- [Your task]: Instruction for the entries that follow: retype exactly the lines from the line with "183 370 41719" to the line with "746 675 17766", both included, and omit all others.

- [Given entries]:

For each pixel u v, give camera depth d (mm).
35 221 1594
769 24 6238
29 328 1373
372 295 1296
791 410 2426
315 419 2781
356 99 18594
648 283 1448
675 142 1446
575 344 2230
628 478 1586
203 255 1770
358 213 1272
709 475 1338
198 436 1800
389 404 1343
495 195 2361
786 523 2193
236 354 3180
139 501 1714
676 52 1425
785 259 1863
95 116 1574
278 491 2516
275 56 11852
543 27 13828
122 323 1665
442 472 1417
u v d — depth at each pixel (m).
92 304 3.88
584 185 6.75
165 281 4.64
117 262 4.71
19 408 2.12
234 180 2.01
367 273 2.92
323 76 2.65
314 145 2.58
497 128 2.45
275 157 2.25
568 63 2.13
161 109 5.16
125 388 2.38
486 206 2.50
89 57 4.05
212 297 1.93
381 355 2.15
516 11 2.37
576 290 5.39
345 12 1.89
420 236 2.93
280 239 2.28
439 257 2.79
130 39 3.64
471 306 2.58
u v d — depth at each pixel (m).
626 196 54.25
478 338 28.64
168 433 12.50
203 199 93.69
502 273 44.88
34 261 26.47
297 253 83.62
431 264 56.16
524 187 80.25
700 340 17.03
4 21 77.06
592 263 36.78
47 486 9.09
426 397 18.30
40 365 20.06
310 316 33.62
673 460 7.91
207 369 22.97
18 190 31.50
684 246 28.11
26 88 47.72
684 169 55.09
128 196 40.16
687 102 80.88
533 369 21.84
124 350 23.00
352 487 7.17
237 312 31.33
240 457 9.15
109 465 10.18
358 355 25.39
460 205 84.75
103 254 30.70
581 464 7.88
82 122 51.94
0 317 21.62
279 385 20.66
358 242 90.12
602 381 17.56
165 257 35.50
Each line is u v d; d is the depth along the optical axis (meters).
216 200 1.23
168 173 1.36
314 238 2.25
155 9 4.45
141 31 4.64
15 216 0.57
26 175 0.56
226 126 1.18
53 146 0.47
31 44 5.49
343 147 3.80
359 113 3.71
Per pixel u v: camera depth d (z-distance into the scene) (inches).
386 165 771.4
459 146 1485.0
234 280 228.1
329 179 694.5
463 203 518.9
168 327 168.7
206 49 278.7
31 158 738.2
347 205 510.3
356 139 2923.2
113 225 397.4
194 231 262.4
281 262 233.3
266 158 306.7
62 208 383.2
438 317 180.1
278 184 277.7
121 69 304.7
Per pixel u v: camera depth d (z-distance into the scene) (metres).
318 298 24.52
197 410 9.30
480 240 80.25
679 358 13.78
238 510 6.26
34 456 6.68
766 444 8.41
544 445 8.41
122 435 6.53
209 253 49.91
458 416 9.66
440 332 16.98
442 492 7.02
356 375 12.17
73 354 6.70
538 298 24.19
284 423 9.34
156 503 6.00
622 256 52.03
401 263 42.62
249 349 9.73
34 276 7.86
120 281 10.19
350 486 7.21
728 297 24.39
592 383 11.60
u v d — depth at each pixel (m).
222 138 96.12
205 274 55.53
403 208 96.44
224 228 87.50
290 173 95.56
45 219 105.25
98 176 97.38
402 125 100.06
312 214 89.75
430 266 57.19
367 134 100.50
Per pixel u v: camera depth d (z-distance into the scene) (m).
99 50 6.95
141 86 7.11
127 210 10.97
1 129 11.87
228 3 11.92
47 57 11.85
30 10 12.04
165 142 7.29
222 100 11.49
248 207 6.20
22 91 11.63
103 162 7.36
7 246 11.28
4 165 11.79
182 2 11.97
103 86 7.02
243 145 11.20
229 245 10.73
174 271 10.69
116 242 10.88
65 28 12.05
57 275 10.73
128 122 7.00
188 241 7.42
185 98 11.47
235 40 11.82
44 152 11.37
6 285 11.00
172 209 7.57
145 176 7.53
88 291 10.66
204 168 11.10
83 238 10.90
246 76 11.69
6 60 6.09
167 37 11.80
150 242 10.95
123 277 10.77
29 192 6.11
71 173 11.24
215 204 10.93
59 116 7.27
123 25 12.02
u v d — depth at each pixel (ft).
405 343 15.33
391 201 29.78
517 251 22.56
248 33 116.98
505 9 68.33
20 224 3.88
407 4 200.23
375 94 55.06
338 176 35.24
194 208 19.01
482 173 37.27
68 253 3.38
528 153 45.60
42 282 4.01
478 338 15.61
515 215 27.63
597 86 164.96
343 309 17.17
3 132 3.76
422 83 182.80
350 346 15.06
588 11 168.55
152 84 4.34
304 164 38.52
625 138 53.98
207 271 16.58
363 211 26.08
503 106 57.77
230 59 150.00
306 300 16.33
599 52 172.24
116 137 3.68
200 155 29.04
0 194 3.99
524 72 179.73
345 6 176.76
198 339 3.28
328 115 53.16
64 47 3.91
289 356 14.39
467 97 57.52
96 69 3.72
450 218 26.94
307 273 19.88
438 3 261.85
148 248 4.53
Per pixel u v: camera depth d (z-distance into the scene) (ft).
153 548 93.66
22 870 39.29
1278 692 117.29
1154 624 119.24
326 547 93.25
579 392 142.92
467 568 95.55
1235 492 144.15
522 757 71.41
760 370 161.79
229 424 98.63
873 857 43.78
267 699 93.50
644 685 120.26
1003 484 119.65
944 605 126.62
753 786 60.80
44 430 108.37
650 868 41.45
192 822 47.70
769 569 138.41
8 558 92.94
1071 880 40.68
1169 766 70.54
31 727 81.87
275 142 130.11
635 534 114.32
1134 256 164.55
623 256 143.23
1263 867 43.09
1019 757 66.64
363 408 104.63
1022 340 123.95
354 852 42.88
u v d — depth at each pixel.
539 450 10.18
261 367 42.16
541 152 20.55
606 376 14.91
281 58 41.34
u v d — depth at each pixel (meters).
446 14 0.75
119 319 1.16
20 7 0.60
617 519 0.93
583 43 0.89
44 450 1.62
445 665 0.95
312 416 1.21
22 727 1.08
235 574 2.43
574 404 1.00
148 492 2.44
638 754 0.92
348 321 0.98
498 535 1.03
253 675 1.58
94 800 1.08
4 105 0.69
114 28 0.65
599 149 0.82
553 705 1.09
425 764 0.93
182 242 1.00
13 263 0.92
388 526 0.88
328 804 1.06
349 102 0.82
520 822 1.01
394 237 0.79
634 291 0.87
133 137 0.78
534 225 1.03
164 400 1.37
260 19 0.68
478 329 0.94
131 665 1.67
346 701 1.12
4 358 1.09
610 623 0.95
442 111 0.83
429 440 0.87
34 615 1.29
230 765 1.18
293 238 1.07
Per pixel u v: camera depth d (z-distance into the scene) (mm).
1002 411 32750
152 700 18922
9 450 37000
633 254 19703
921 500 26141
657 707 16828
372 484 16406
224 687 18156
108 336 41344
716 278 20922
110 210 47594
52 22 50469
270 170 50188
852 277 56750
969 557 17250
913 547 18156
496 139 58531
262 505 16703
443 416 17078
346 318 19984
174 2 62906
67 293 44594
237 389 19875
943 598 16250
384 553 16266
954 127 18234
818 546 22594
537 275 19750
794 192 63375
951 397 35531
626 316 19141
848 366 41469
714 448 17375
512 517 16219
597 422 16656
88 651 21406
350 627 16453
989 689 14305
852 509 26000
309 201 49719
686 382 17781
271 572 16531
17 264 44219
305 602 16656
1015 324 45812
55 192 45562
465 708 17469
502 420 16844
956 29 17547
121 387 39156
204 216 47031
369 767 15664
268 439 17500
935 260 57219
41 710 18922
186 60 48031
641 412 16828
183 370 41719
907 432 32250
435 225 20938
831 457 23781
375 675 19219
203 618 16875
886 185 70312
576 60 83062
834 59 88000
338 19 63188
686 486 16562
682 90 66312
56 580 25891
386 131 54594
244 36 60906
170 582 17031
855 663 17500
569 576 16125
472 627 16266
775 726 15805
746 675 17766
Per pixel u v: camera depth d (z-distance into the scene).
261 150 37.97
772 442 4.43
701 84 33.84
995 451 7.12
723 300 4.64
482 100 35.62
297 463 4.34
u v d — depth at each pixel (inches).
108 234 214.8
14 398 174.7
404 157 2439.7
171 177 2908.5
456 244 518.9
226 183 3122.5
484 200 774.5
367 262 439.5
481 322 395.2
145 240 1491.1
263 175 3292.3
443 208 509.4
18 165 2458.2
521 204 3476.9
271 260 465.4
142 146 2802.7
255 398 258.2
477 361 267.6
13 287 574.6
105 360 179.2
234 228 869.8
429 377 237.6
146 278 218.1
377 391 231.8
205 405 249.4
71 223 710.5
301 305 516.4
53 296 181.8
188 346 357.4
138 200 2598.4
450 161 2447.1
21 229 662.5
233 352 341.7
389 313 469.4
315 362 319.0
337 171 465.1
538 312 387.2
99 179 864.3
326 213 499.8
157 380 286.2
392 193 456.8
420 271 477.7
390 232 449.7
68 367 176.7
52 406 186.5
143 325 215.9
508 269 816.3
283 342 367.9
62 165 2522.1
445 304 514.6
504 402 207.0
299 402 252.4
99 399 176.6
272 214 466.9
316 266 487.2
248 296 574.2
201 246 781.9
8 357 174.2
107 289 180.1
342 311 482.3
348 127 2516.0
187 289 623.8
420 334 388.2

- [Exercise result]:
183 370 41719
907 432 32250
435 225 20938
831 457 23781
375 675 19219
203 618 16875
886 185 70312
576 60 83062
834 59 88000
338 19 63188
686 486 16562
682 90 66312
56 580 25891
386 131 54594
244 36 60906
170 582 17031
855 663 17500
569 576 16125
472 627 16266
775 726 15805
746 675 17766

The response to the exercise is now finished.